Guwahati : The Assam government will frame charges ranging from culpable homicide to negligence against several tea gardens for an outbreak of diarrhoea that has claimed 168 lives since April.
“Tea gardens simply ignored repeated instructions and flouted norms by supplying drinking water to their workers that is not safe and hygienic. We have asked the police to frame charges under Section 302 (murder) against gardens that did not comply with our orders,” said Assam Health Minister Himanta Biswa Sarma.
The worst hit districts are Jorhat, Golaghat, Dhubri and Morigaon. The disease that has assumed epidemic proportions has affected more than 18,000 people.
Most of the cases were reported from tea garden areas. “Even tube wells in some gardens were located along a drain and this is only inviting waterborne diseases,” Sarma told IANS.
Team of doctors and representatives from Unicef visited areas in eastern Assam.
“The reports that we have got from the visiting teams are very disturbing. In some cases we have found a single tube well for as many as five labour colonies,” Sarma said.
In Jorhat district, 8,303 people in 23 tea gardens and four villages were affected since April, claiming 85 lives, including 30 women and 31 children.
In Golaghat, 37 people, including 15 women and seven children have died – the disease has hit 15 tea gardens and six villages affecting 4,100 people.

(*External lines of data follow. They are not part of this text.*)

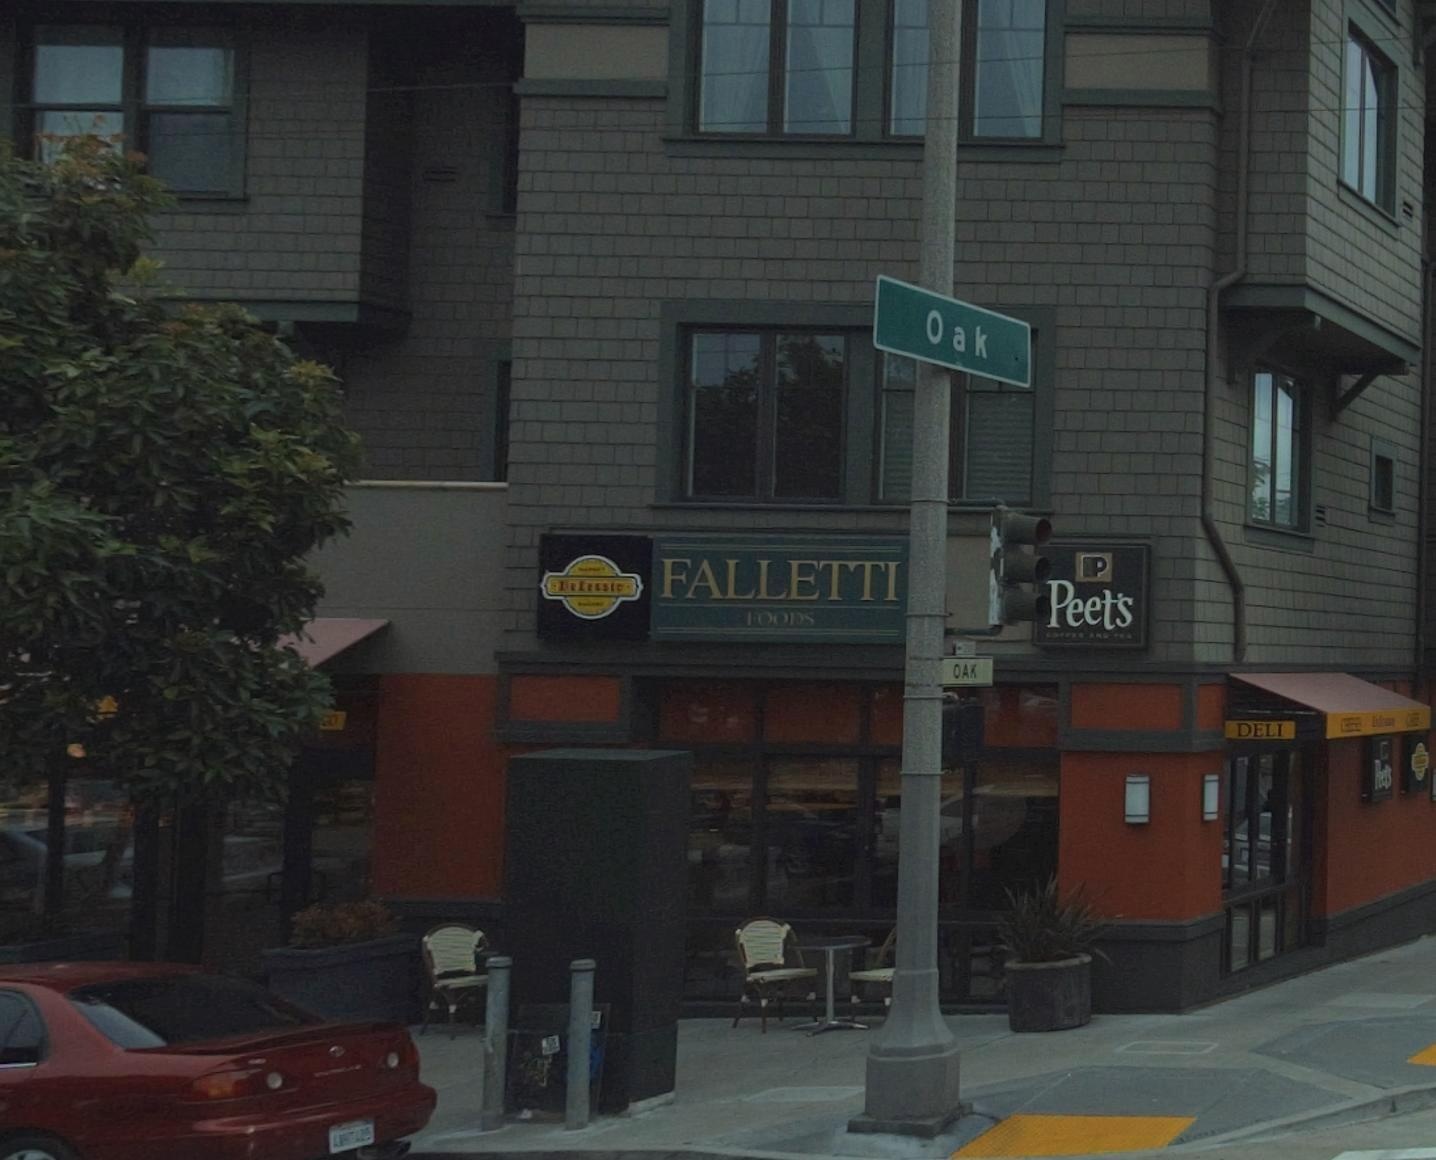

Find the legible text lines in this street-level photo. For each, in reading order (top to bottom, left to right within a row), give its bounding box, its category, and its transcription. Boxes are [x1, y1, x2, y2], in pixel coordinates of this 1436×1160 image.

[925, 307, 990, 361] StreetName: Oak
[1082, 556, 1108, 579] None: P
[557, 576, 626, 596] None: *e*essic
[658, 557, 902, 602] BusinessName: FALLETTI
[1045, 578, 1134, 632] BusinessName: Peet's
[746, 609, 816, 628] None: FOODS
[1045, 631, 1134, 640] None: COFFEE AND TEA
[952, 663, 978, 680] StreetName: OAK
[1235, 722, 1285, 738] None: DELI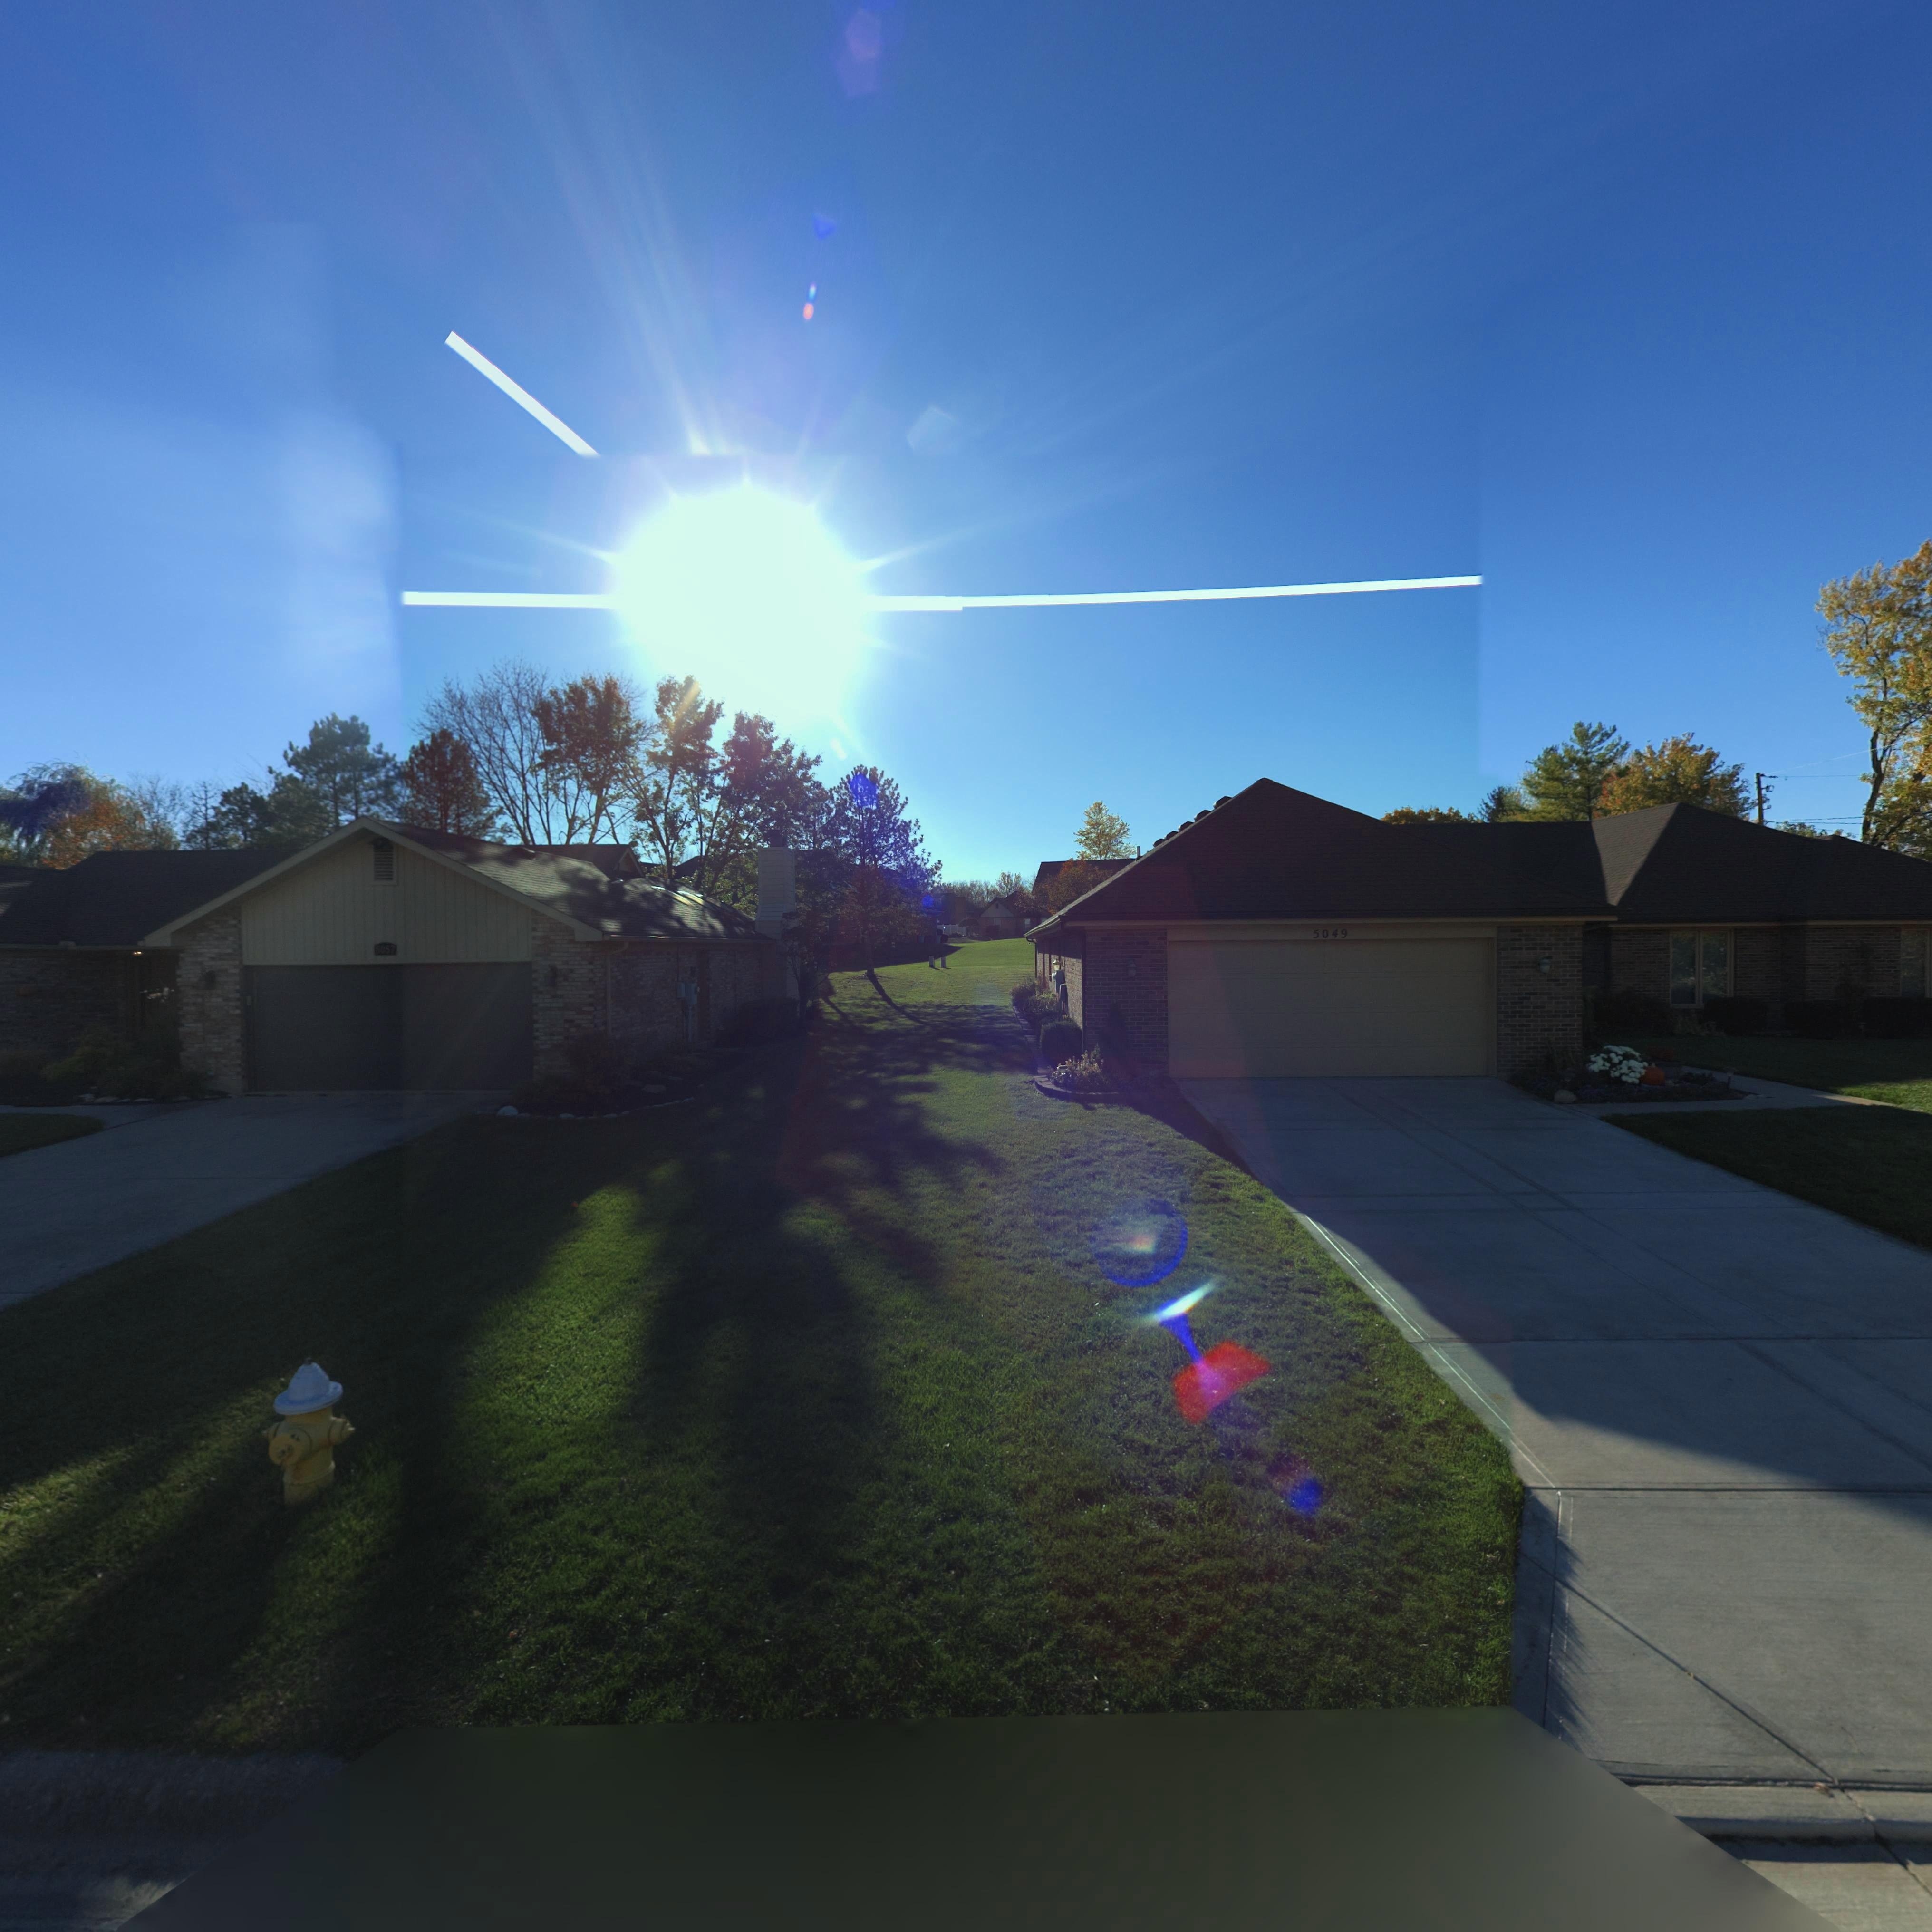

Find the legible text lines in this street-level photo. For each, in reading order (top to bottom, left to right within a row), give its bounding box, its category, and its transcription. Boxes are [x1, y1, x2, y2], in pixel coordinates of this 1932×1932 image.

[1312, 928, 1348, 939] StreetNumber: 5049
[374, 944, 396, 955] StreetNumber: 5057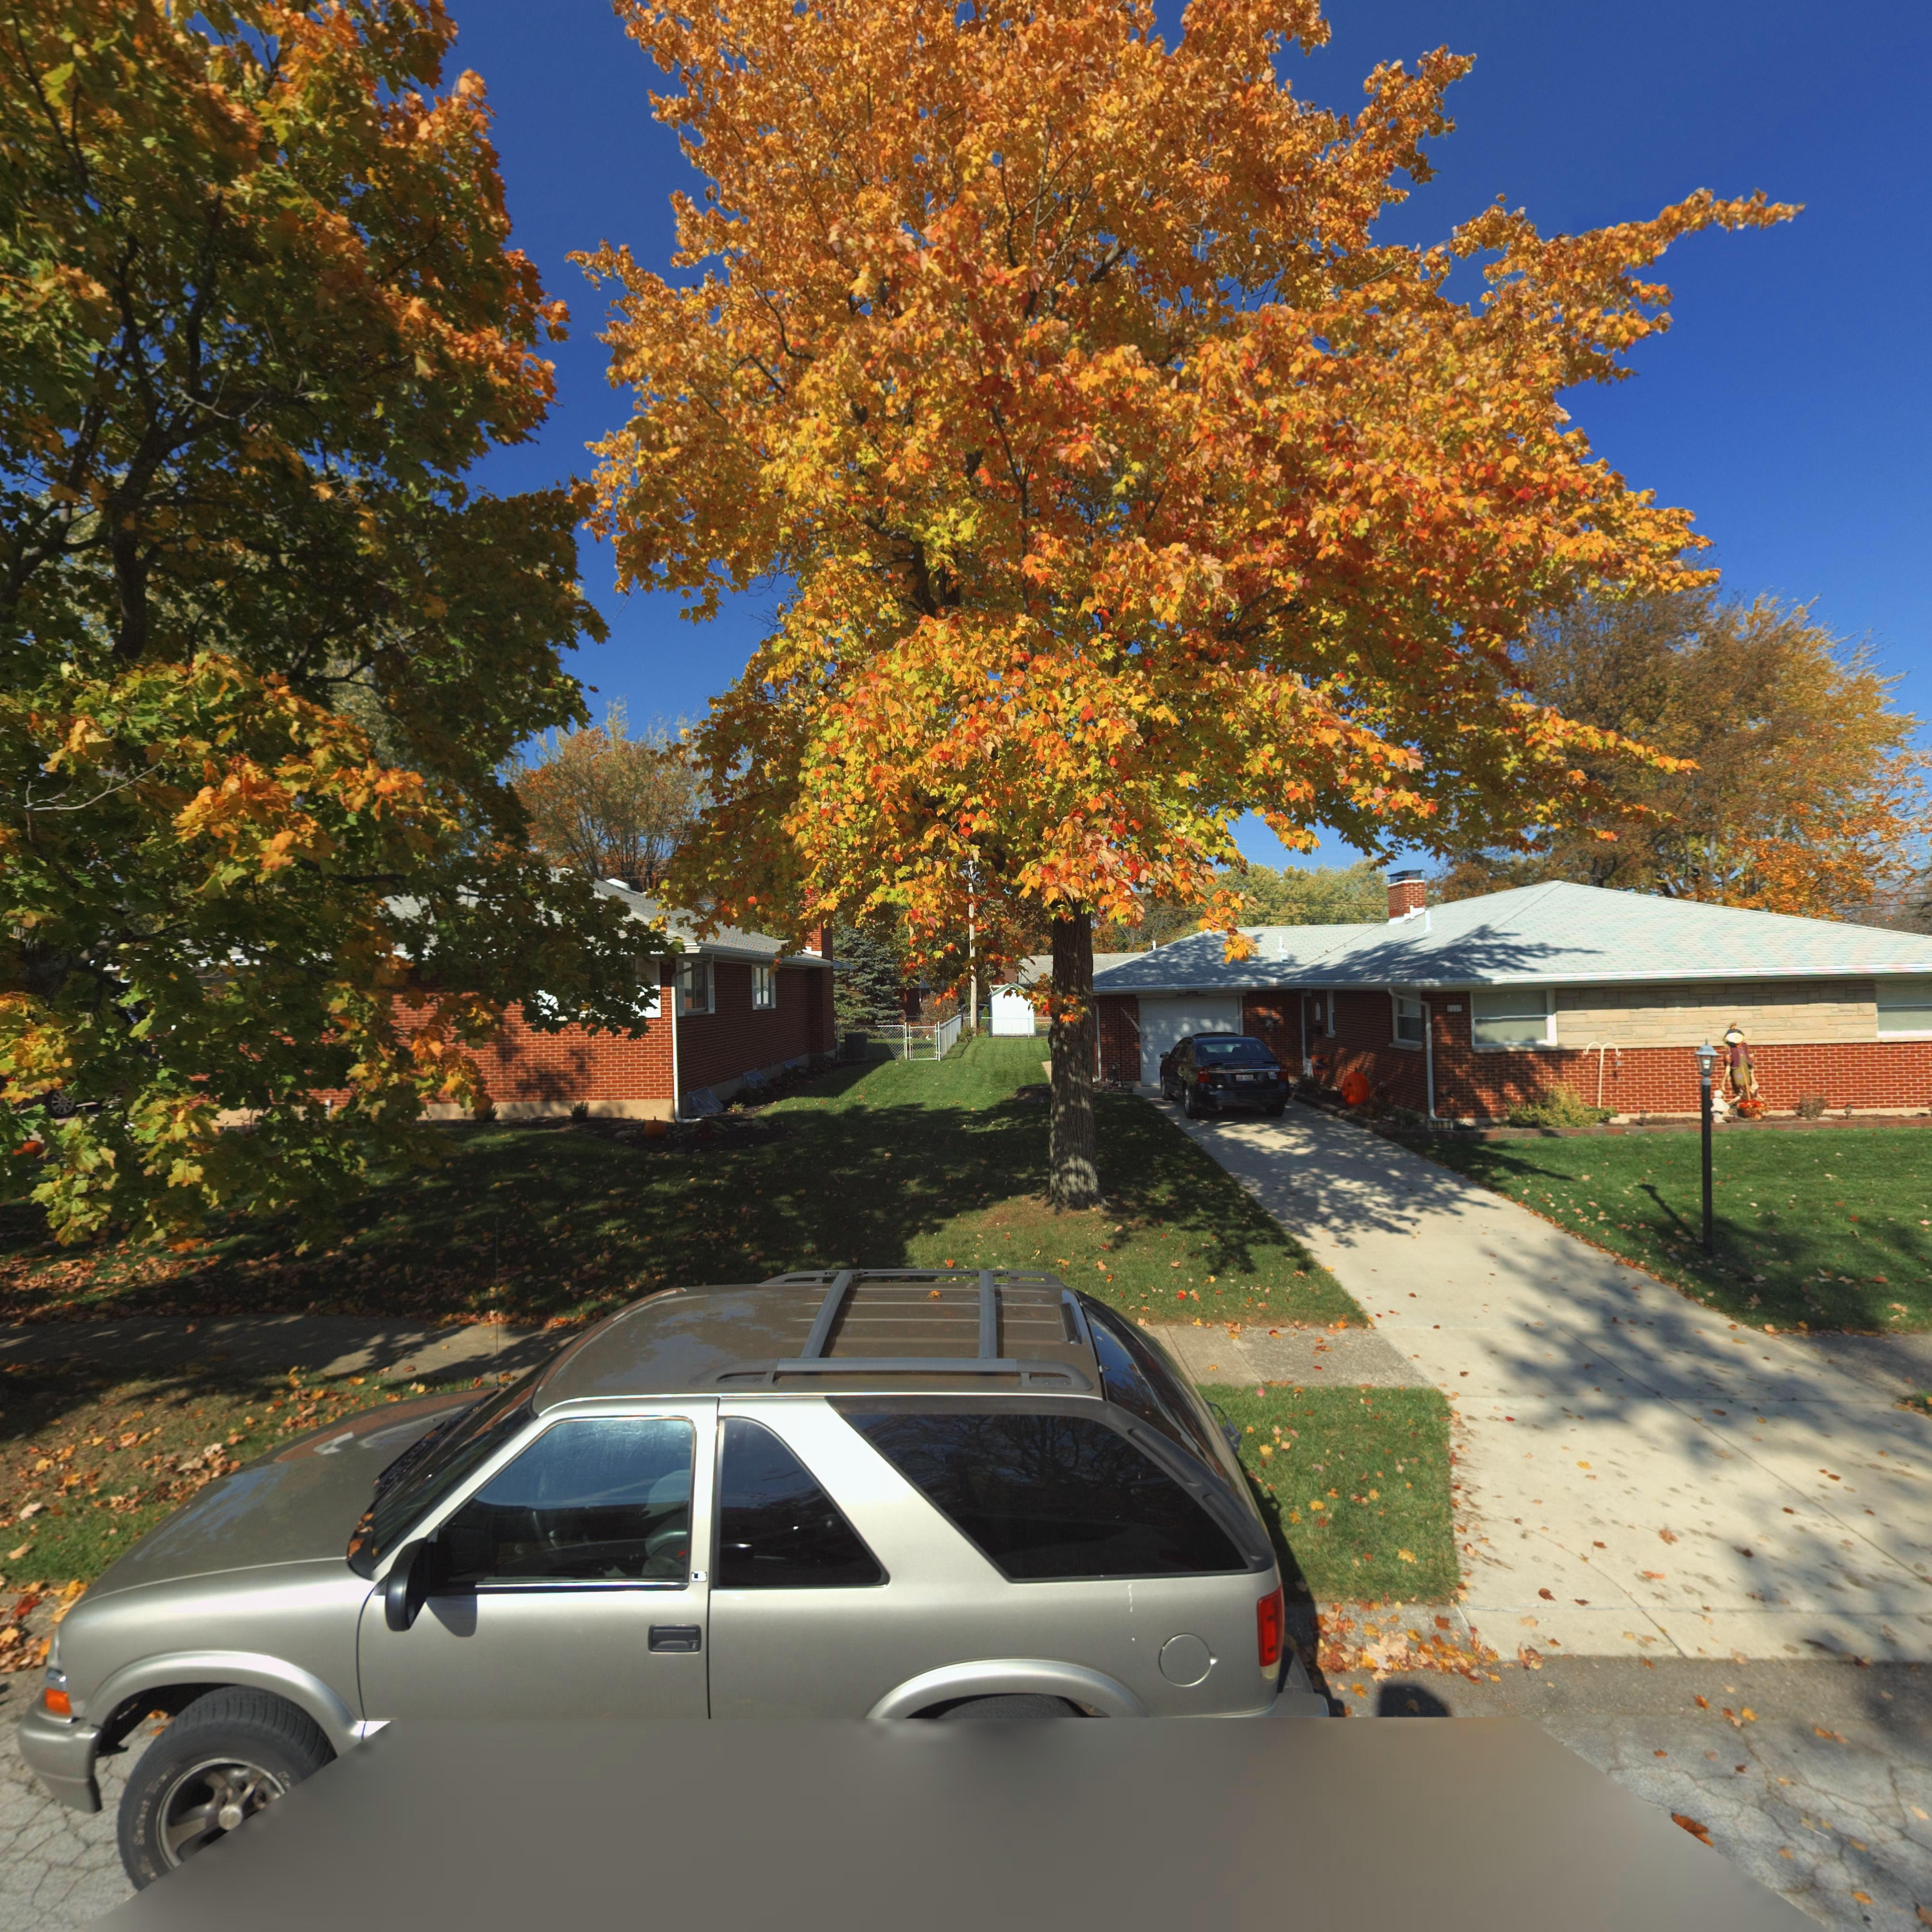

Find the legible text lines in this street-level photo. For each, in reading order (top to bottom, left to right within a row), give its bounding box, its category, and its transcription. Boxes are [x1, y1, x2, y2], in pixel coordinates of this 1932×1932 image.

[1447, 1004, 1462, 1012] StreetNumber: 111*
[1430, 1121, 1452, 1130] StreetNumber: 1119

In some areas, laboratory tests on patients suffering from diarrhoea found strain of cholera. Authorities, however, said the strain was not ‘very virulent’ and there was no need for panic.
“The disease is spreading mostly in tea gardens and it is primarily due to lack of basic hygiene, non-availability of clean drinking water and poor sanitation facilities. The garden managements should provide these amenities to their workers,” a health department official said.
In its most severe forms, cholera is one of the most rapidly fatal illnesses known – a healthy person may die within two to three hours of the onset of symptoms.
The symptoms include those of general stomach upset and massive watery diarrhoea, including terrible muscle and stomach cramps, vomiting and fever. Cholera is transmitted through ingestion of faeces contaminated water loaded with the cholera bacterium.
The source of the contamination is typically other cholera patients when their untreated diarrhoea discharge is allowed to get into waterways or into groundwater or drinking water supply. Any infected water and any foods washed in the water, and fish living in the affected waterway can cause an infection.